■ **Requirement**: Below are entries; count the lines among them that contain the word "secline", and give only the count.

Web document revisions
● ● ● ● ● ● ●
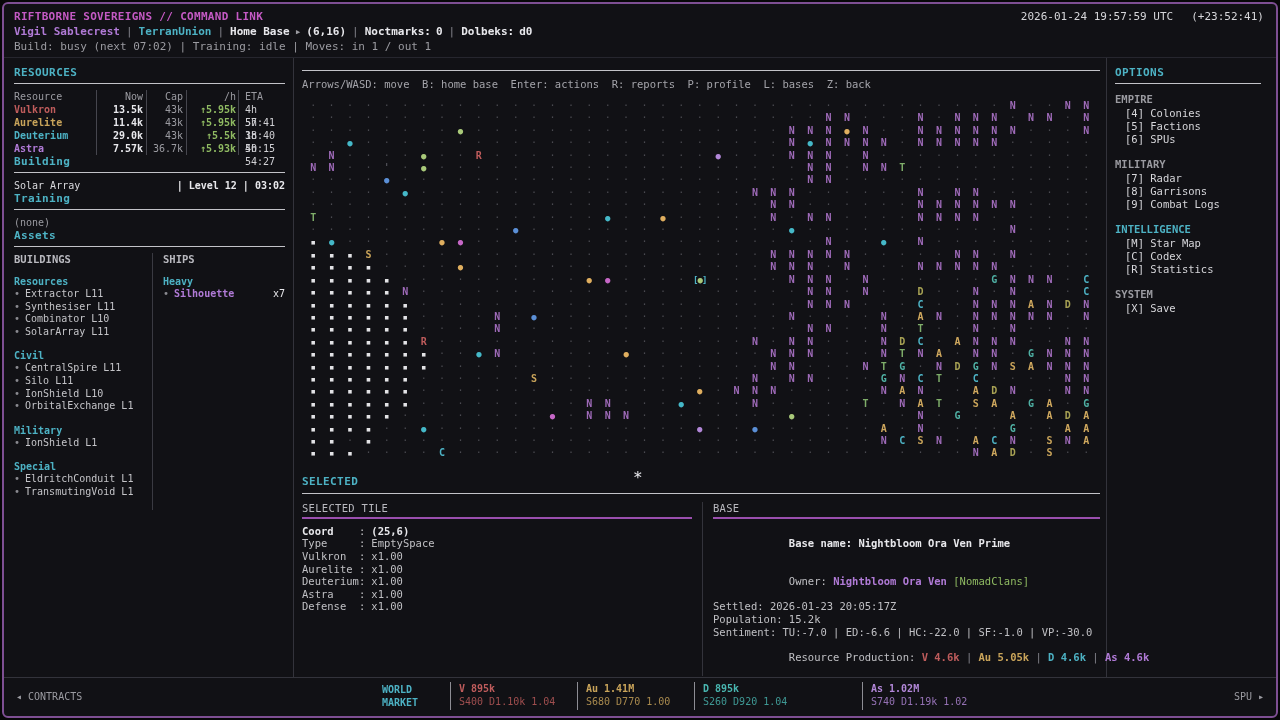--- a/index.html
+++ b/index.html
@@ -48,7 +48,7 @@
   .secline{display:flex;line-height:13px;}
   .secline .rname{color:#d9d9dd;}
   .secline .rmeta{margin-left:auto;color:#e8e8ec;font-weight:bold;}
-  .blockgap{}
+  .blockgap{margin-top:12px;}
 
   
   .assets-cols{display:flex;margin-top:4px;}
● ● ● ● ● ● ●
■ **Answer box**: 3